Alıntı:

_____

Kaynak :  Kur'an Yolu Tefsiri Cilt: 5 Sayfa: 581
 

هَلْ ثُوِّبَ الْكُفَّارُ مَا كَانُوا يَفْعَلُونَ


Fiil cümlesidir.  هَلْ  istifham harfidir.  ثُوِّبَ  fetha üzere mebni meçhul mazi fiildir. الْكُفَّارُ  naib-i fail olup lafzen merfûdur.  مَا  ve masdar-ı müevvel mef’ûlun bih olarak mahallen mansubdur. 

كَانَ  nakıs, mebni mazi fiildir. İsim cümlesinin önüne geldiğinde, ismini ref haberini nasb eder.  كَانُوا ’nun ismi, cemi müzekker olan و  muttasıl zamirdir, mahallen merfûdur. يَفْعَلُونَ  fiili  كَانُوا ’nun haberi olarak mahallen mansubdur.

_____

Verilen Malzeme:
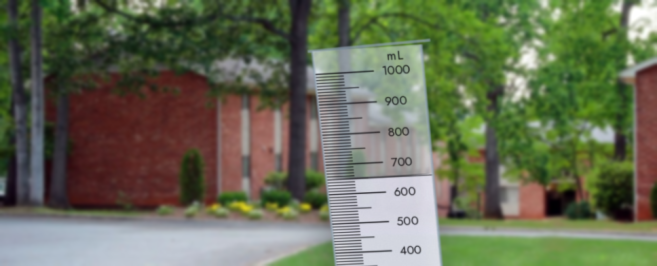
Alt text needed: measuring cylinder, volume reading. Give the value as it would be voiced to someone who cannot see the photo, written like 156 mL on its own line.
650 mL
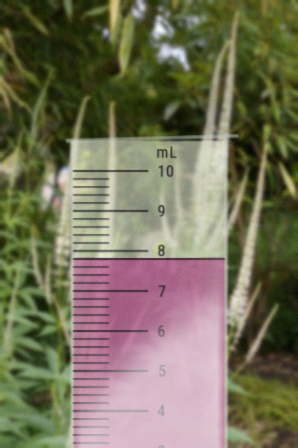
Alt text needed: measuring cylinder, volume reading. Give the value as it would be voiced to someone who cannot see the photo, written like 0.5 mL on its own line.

_____

Göreviniz: Alıntıda الْكُفَّارُ kelimesinin cümledeki görevi ne olarak belirtilmiştir? Bu malzemenin alıntıyla herhangi bir bağlantısı bulunmamaktadır.

Alıştırmanın Çözümü: Naib-i fail olarak belirtilmiştir.